◆ EXERCISE 1 ◆
Return the records word for word, from their first line through the line containing "お探しのイベントは見つかりませんでした。", and nothing more.

◆ SELECTED TEXT ◆
The chances all this will happen are slim to none. As a result, the budget savings Obama projects his plan to generate will likely, in fact, turn into more red ink on the US's haemorrhaging public balance sheet.
This will only turn up the volume on the international whispers questioning the solvency of the US economy and the dollar's status as the world's reserve currency.
This is a price Obama was willing to pay because his healthcare win most likely saves his presidency from ignominious Jimmy Carter-like mediocrity, without guaranteeing a successful Ronald Reagan-like revolution from the centre-left. At minimum, the win will allow Obama and the Democrats to broaden their gaze after months of White House healthcare myopia and partisan paralysis in congress.
Don't expect the President's agenda to become internationally focused anytime soon. Even though the foreign policy docket continues to grow, from Islam, the Middle East and nuclear weapons to China, Japan and Asia-Pacific geopolitics, the Obama administration's focus this year must continue to be domestic.
Everything will point to November's congressional elections that will boil down to a referendum on what Obama and the Democrats have done to reduce double-digit unemployment in the US. For any big-ticket legislation to have a chance in this environment, it must shore up Obama and the Democrats' credentials as job creators who feel the pain of Middle America and as Main Street's defenders against the excesses of Wall Street.
Two issues potentially fit the bill: climate change and financial regulation.
John Kerry will launch in the Senate next week a new energy and climate change bill that will be very different from last year's Waxman-Markey version narrowly passed in the House of Representatives. Gone will be an ambitious Kevin Rudd-like emissions trading scheme. In its place will be an emphasis on green-collar job creation through targeted controls and incentives that will look similar to those proposed by Tony Abbott.
The odds are long against even this slimmed-down version of energy and climate change passing this year, with opposition coming not only from Republicans but also from Democrats in coal and heavy manufacturing-dependent states in the US heartland.

◆ DATASET CONTENT ◆
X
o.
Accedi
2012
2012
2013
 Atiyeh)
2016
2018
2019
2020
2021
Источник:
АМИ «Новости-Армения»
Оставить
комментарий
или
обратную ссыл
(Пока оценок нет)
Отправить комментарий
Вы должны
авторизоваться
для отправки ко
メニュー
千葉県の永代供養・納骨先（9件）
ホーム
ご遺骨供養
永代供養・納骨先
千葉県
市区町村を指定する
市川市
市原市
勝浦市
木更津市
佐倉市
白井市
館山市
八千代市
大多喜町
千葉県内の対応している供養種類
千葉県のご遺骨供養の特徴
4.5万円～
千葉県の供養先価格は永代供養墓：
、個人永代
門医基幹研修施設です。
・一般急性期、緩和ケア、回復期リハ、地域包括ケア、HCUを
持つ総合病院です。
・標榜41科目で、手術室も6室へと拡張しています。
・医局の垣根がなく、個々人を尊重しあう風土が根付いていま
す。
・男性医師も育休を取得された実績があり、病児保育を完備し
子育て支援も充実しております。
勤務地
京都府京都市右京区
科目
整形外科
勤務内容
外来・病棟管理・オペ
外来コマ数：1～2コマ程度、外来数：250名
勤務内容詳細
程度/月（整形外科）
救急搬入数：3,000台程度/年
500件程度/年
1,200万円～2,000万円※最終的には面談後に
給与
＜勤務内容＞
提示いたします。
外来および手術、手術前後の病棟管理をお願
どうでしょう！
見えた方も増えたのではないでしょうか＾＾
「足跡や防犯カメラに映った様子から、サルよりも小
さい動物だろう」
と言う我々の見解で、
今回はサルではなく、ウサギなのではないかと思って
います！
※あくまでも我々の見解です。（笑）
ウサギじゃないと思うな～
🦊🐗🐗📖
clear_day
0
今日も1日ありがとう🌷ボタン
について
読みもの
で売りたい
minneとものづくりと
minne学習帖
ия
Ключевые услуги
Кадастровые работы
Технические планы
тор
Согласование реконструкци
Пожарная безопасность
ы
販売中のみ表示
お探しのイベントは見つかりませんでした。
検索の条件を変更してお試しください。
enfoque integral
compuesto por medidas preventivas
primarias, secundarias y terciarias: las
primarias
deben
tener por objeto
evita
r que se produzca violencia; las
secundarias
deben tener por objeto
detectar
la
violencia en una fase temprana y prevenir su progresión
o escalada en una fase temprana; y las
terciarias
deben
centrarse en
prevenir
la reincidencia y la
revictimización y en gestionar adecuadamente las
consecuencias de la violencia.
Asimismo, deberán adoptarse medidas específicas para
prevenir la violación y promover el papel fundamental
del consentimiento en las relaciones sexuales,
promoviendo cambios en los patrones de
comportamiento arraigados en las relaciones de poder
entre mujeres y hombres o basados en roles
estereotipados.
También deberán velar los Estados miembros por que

◆ EXERCISE 2 ◆
Carry on the commentary about Obama's domestic agenda after its last sentence.

◆ TASK ANSWER 1 ◆
X
o.
Accedi
2012
2012
2013
 Atiyeh)
2016
2018
2019
2020
2021
Источник:
АМИ «Новости-Армения»
Оставить
комментарий
или
обратную ссыл
(Пока оценок нет)
Отправить комментарий
Вы должны
авторизоваться
для отправки ко
メニュー
千葉県の永代供養・納骨先（9件）
ホーム
ご遺骨供養
永代供養・納骨先
千葉県
市区町村を指定する
市川市
市原市
勝浦市
木更津市
佐倉市
白井市
館山市
八千代市
大多喜町
千葉県内の対応している供養種類
千葉県のご遺骨供養の特徴
4.5万円～
千葉県の供養先価格は永代供養墓：
、個人永代
門医基幹研修施設です。
・一般急性期、緩和ケア、回復期リハ、地域包括ケア、HCUを
持つ総合病院です。
・標榜41科目で、手術室も6室へと拡張しています。
・医局の垣根がなく、個々人を尊重しあう風土が根付いていま
す。
・男性医師も育休を取得された実績があり、病児保育を完備し
子育て支援も充実しております。
勤務地
京都府京都市右京区
科目
整形外科
勤務内容
外来・病棟管理・オペ
外来コマ数：1～2コマ程度、外来数：250名
勤務内容詳細
程度/月（整形外科）
救急搬入数：3,000台程度/年
500件程度/年
1,200万円～2,000万円※最終的には面談後に
給与
＜勤務内容＞
提示いたします。
外来および手術、手術前後の病棟管理をお願
どうでしょう！
見えた方も増えたのではないでしょうか＾＾
「足跡や防犯カメラに映った様子から、サルよりも小
さい動物だろう」
と言う我々の見解で、
今回はサルではなく、ウサギなのではないかと思って
います！
※あくまでも我々の見解です。（笑）
ウサギじゃないと思うな～
🦊🐗🐗📖
clear_day
0
今日も1日ありがとう🌷ボタン
について
読みもの
で売りたい
minneとものづくりと
minne学習帖
ия
Ключевые услуги
Кадастровые работы
Технические планы
тор
Согласование реконструкци
Пожарная безопасность
ы
販売中のみ表示
お探しのイベントは見つかりませんでした。

◆ TASK ANSWER 2 ◆
But if and when something like the new Kerry bill becomes law, it will rule out a global cap-and-trade deal and move the international action on to co-ordinated national targets and national mechanisms enforced by the threat of carbon tariffs against countries that do not step up to the plate.
Prospects are better for American financial reform that the world will like, for one simple reason. Americans, like people the world over, want Washington to take on the gargantuan excesses of Wall Street. Passing what will no doubt be billed as the biggest reform of American finance since the Great Depression is a massive ask. But financial reform makes very good political sense in today's America.
Obama and the Senate are mostly on the same page regarding the direction of reform. Hedge funds and private equity must be brought under the regulatory umbrella. A contemporary analogue of the old Glass-Steagall firewalls between the safe managing of deposits and risky proprietary trading should be re-created. Banks that are too big to fail have to be much more closely scrutinised. Consumers need protection from excessive risk-taking in the financial sector.
The G-20 wants all this, too, but US legislation was always going to be a precondition for global action. The finish line is more likely years rather than months away. But the US seems willing to take the first important steps towards it.